Despite having the worst year of his career this year, Manning still holds a higher career completion percentage (65.3 percent) and passer rating (96.5). To be fair, Manning’s career passer rating is just 0.1 higher than Brady’s but then again, Manning has had his years of regression. If Brady hits such a stretch, his passer rating and completion percentage will also fall.

Brady has thrown 101 less interceptions than Manning, but he has fumbled 27 more times than the veteran Bronco.

The last time the two met up it was ugly: Brady and the Patriots walked away with a 43-21 win in November 2014.

According to USA Today, in the average Brady-Manning game, Brady’s team has come out on top, 29.9-24.5 — a 5.4 point margin of victory.

Broncos defensive back paid homage to Brady, his former teammate, saying, “Nobody is above Tom. Nobody.”

On WEEI this morning, Brady spoke highly of Manning.

“I think we’ve just known each other for a long time and being in the same profession for all these years and being at different events, we’ve developed a good friendship,” he said. “I’m not sure how things take place over the course of the week.

“It’s pretty remarkable for him what he accomplished this season and to lead the team to a great win — the Steelers were playing as well as any team in the league so that was a huge win for them (Sunday). It will be fun to play another Peyton Manning-led team.”

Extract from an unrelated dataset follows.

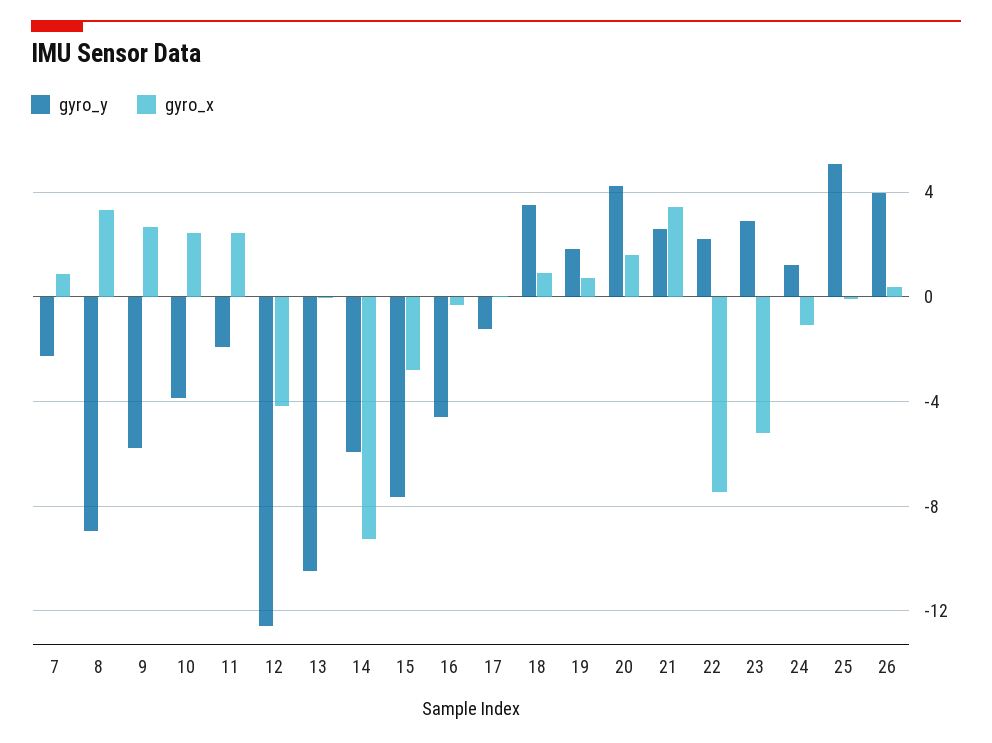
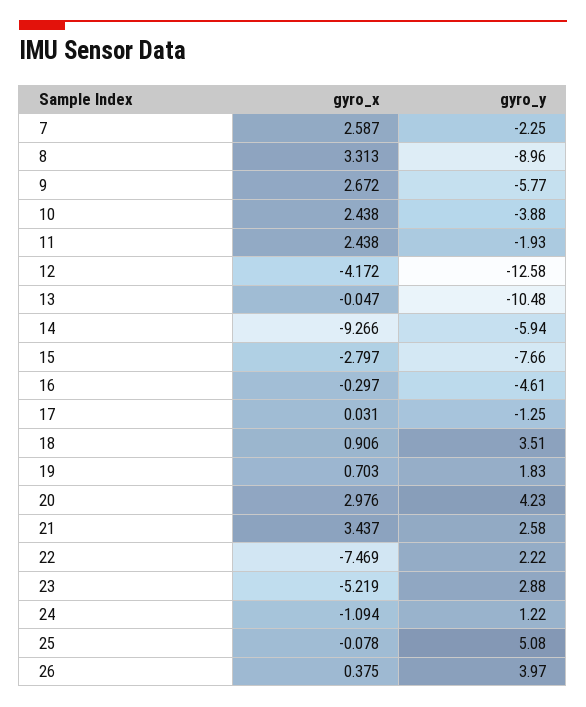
gyro_x, 7: 1 -> 2.587
gyro_x, 20: 1.5 -> 2.976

If Brady can help lead the Patriots to another Super Bowl win this season, the Brady-Manning debate will come to an end. The same goes for any other NFL quarterback because Brady will be in a club of his own — with five Super Bowl rings.

If not, then Brady should still have a few more seasons to get ring No. 5 and take his place as No. 1 on the all-time quarterback chart.

Not bad for the 199th overall pick in the 2000 NFL draft.